On my second read, I may mark up the pages. I cannot bear to mark up a hardcover adventure, but Adventurers League pages call for the red and blue pens.
Red and blue notes on page
In blue, I break the wall of text with sub-headings that flag key information. In play, I rarely scan my headings, but when I do, they can cut minutes of text skimming. Plus, the process of writing headings turns me into an active reader. I notice things that I might otherwise overlook. I remember more at the table, so I look down less.
In red, I write names and other bits of text I must find at a glance. Names always go in red, as do quotes that I might read as I glance down.
Annotated dungeon map for CORE 2-1
On any dungeon maps, I note everything I need to know. My captions include monsters, locks, objects of interest, difficulty classes and so on. Ideally, I can run all the rooms from the map.
When I first started running organized-play adventures, I would work from a packet of pages. This led to disaster. As I referenced maps, monsters, and descriptions of encounter areas, I plucked them from the pile. Half way through the session, I faced a shuffled heap. While I spent minutes hunting for that one sheet, I stammered apologies.
Color reference sheets and player handouts
Now, all my adventures go into a loose-leaf binder with tabs separating each module. Double-sided printing makes the best use of space.
I print second copies of the maps and monsters on single-sided sheets of colored paper. I can pull my green, monster stats at a glance and I never lose them in a stack.
Player handouts, including magic-item descriptions and story awards, also go on colored paper and in the binder. If I plan to run an run an adventure more than once, I use card stock.
A pre-printed, urban battle map fits this encounter
For any of the adventure’s encounter areas, I look for pre-printed maps in my collection that suit the location. Many encounters rely on few specific details, so any map that captures a location’s flavor will serve.
When none of my existing maps fit, I might print or sketch a map in advance. If an adventure always lands PCs in a location, I’ll wind up drawing the map anyway. Drawing in advance saves time at the table. Plus, if I’m running an adventure more than once, more players can enjoy any effort I invest in maps.
Szith Morcane Unbound – Dengor’s palace on Dungeon Paper
Maps go into sheet-protector pockets and then into the binder near the encounter description. (For more on printing maps, see “How to print map graphics as battle maps using free software.”)
A map in a sheet protector paired with an encounter
After years chasing miniatures, I can match most monsters with suitable figures. If I lack figures, I may use the excuse to add to my collection, or even fabricate a figure.
Miniatures for the CORE 2-2 adventure
No one leaves a D&D table annoyed because they needed to use imagination. So if you lack miniatures, you can bring tokens or even candy to represent monsters.

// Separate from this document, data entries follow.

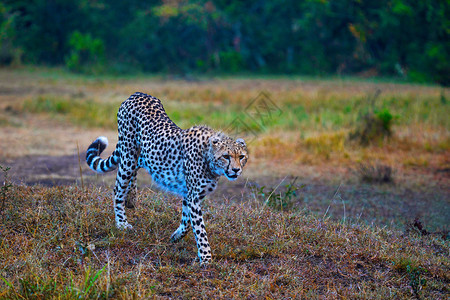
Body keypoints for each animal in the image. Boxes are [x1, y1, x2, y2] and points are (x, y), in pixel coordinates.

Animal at [86, 92, 248, 262]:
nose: (236, 170)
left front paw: (176, 236)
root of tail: (137, 94)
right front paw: (206, 258)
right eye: (226, 156)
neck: (209, 159)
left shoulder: (190, 194)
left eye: (242, 157)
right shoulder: (193, 196)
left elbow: (187, 222)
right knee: (118, 188)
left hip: (143, 155)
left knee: (134, 168)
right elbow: (200, 229)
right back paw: (122, 223)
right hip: (128, 153)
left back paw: (131, 198)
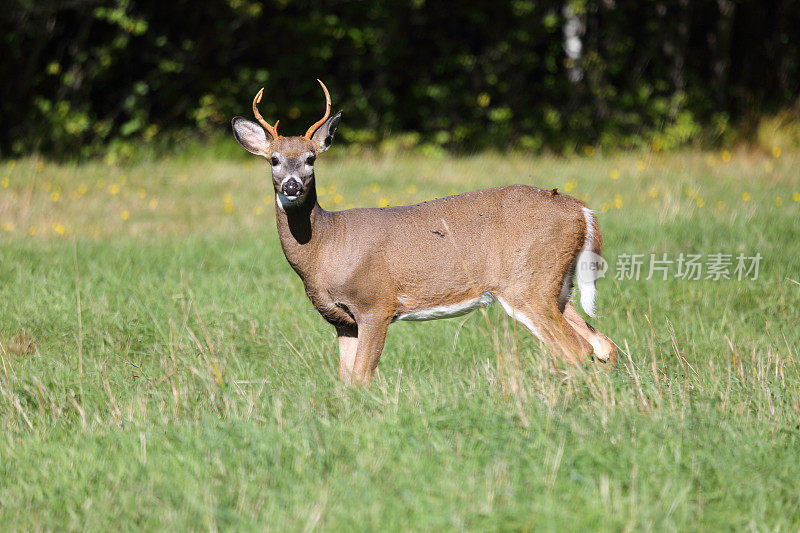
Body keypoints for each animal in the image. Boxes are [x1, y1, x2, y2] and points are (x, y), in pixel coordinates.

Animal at [231, 80, 620, 382]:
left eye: (311, 159)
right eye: (274, 160)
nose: (292, 186)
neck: (326, 244)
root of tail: (581, 210)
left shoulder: (376, 304)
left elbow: (361, 377)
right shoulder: (343, 321)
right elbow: (344, 380)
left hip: (527, 284)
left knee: (576, 349)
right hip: (558, 288)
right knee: (603, 345)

Finally, creating monster initiative tents in advance pays off at the table. When combat starts, ready-made monster tents avoid delay. Plus, pre-rolling gives me time to note key monster stats on the tents. This keeps things like Armor Class front-and-center rather than somewhere in a pile of green sheets. For my initiative tents and more, see “Everything I know about tracking initiative.”
How do you prepare for a published adventure?